1

I have some tabular data in SharePoint and I'm trying to read it in R.

I tried a few options posted in Stack Overflow: Using R to connect to a sharepoint list, How to access SharePoint list from R? and Import file from Sharepoint to R

Option 1:

URL <- "https://herbi.xxxx.xxxx.au/site/land/Lists/test_data/AllItems.aspx"
data = xmlParse(readLines(URL))

The results showed

Error: 1: Namespace prefix ie on menuitem is not defined 16: xmlParseEntityRef: no name 22: Specification mandate value for attribute nowr

Option 2

rawData <- getURL(URL, userpwd = "username:password")
xmlData <- xmlParse(rawData, options=HUGE, useInternalNodes=TRUE)

The results showed

Error: 1: EntityRef: expecting ';' 9: Namespace prefix ie on menuitem is not defined 24:

Option 3

sp_import <- function(ListName) {
urlstring <- "https://herbi.xxxx.xxxx.au/site/land/Lists/test_data"
data <- xmlParse(readLines(paste(urlstring, ListName, sep = ""), warn = FALSE))
items <- getNodeSet(data, "//m:properties")
df <- xmlToDataFrame(items, stringsAsFactors = FALSE)
iterate <- nrow(df)
skip <- 1
while (nrow(df) == 1000 * skip) {
data <- xmlParse(readLines(paste(urlstring, ListName, "?$top=1000&$skip=", iterate, sep = ""), warn = FALSE))
items <- getNodeSet(data, "//m:properties")
df <- rbind(df, xmlToDataFrame(items, stringsAsFactors = FALSE))
iterate <- nrow(df)
skip <- skip + 1
}
return(df)
}
test = sp_import("AllItems.aspx")

The results showed

Error in file(con, "r") : cannot open the connection In addition: Warning message: In file(con, "r") : Error in file(con, "r") : cannot open the connection

Option 4 How to access SharePoint list from R?

library(rvest)
webpage = read_html("https://herbi.xxxx.xxxx.au/site/land/Lists/test_data/AllItems.aspx")

Error in open.connection(x, "rb") : HTTP error 401. which is an authentication error.

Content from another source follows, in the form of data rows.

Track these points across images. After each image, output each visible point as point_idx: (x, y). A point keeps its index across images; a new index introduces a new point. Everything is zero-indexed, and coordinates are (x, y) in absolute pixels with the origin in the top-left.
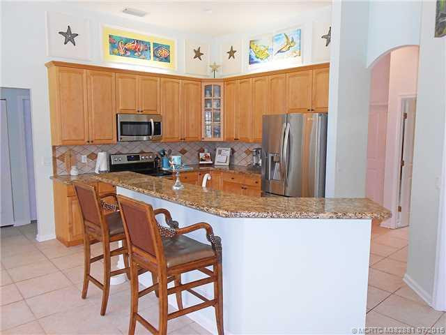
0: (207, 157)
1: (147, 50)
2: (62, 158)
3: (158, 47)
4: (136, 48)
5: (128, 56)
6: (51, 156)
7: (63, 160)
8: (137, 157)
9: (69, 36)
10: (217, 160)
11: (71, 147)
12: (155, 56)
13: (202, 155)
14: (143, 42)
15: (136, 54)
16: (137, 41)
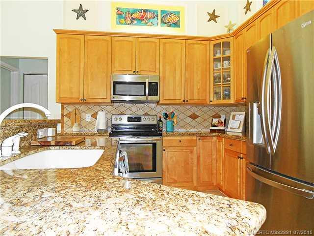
0: (220, 123)
1: (154, 18)
2: (69, 115)
3: (166, 14)
4: (143, 16)
5: (135, 25)
6: (60, 113)
7: (69, 117)
8: (139, 119)
9: (81, 12)
10: (229, 126)
11: (77, 106)
12: (162, 22)
13: (215, 121)
14: (150, 11)
15: (143, 22)
16: (144, 11)
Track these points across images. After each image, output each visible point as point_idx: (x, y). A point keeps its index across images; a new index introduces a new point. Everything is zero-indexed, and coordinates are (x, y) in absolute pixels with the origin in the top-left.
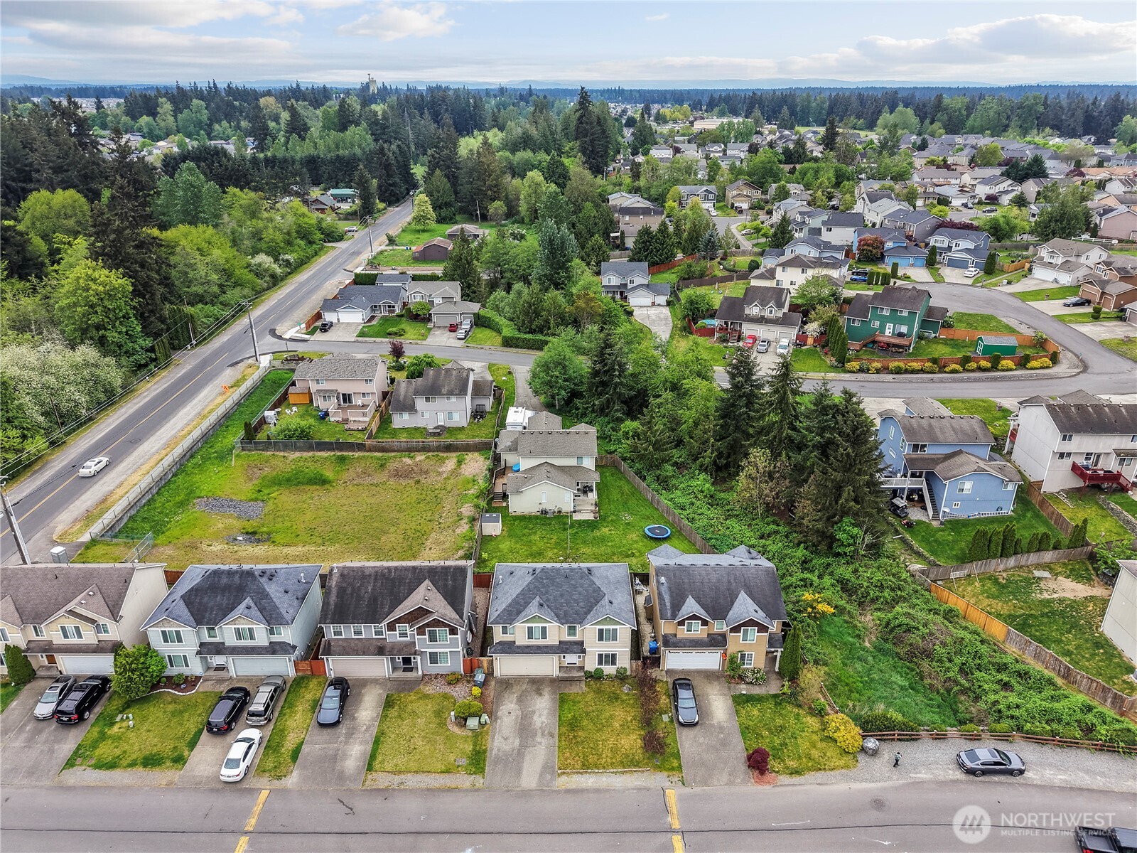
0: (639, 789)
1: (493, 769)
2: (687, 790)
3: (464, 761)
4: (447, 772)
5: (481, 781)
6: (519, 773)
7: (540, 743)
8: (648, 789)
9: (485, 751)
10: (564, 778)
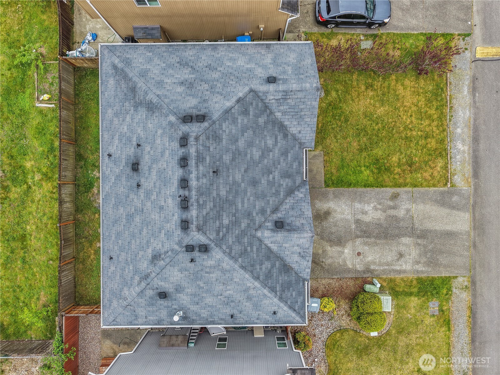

Option 5 Import file from Sharepoint to R

library(httr)
test <- GET("https://herbi.xxxx.xxxx.au/site/land/Lists/test_data/AllItems.aspx", authenticate("username", "password", "ntlm"))

library(RCurl)
sharepoint_data <- read.table(
  text = getURL(
    "https://herbi.xxxx.xxxx.au/site/land/Lists/test_data/AllItems.aspx",
    userpwd = paste0("username", ":", "password")
  ),
  header = TRUE, 
  sep = "," 
)

But I end up pulling a data frame.

head(sharepoint_data,4)

    X..DOCTYPE.html.PUBLIC....W3C..DTD.XHTML.1.0.Strict..EN
1                                                                                                                                                                                                                                                                                                                                      \thttp://www.w3.org/TR/xhtml1/DTD/xhtml1-strict.dtd>
2                                                                                                                                                                                                                                                                                                                                                 <html dir=ltr class=ms-isBot lang=en-NZ>
3 <head id=ctl00_Head1><meta name=GENERATOR content=Microsoft SharePoint /><meta http-equiv=Content-type content=text/html; charset=utf-8 /><meta http-equiv=X-UA-Compatible content=IE=10 /><meta http-equiv=Expires content=0 /><meta name=msapplication-TileImage content=/_layouts/15/images/SharePointMetroAppTile.png /><meta name=msapplication-TileColor content=#34a6e8 /><title>
4                                                                                                                                                                                                                                                                                                                                                     \tFEMP 2021 Resubmissions - All Items

tail(sharepoint_data, 4)
                                        X..DOCTYPE.html.PUBLIC....W3C..DTD.XHTML.1.0.Strict..EN
1483                                                                                    </script>
1484     <script type=text/javascript src=/_layouts/15/ILDS.Branding.HBRC/masterpage.js></script>
1485                                                                                      </body>
1486                                                                                      </html>

Can anyone tell what I've done wrong? Thanks.

M八七
  • 233
  • 4
  • 11
  • 1
    Sorry, I can't resist...... you pulled the _whole_ web as a dataframe? That is quite the achievement. – QHarr May 11 '21 at 23:38
  • 1&2 - are you missing a namespace `ie` that has to be [added](https://stackoverflow.com/questions/43553658/parse-xml-using-r-having-namespaces)? 3 - there is no sign of that variable being assigned within the code you show 4) You pass no authentication - leave this rvest method 5) Seems to be two different attempts of which we don't know what happened with httr though looks like promising start; the RCurl appears to have successfully authenticated, I am unsure what you mean by `whole` web, however, read.table is intended to work with entire file ?> `Reads a file in table format` – QHarr May 11 '21 at 23:51
  • ....[Each row of the table appears as one line of the file](https://www.rdocumentation.org/packages/utils/versions/3.6.2/topics/read.table) – QHarr May 11 '21 at 23:54
  • @QHarr Thanks, 1&2 - I'm not sure where to add namespace `ie` and what that means. 3 please find my edited code. 4 - Not sure where to add authentication. Sorry not `whole` web, please find my added info. – M八七 May 12 '21 at 04:21

0 Answers0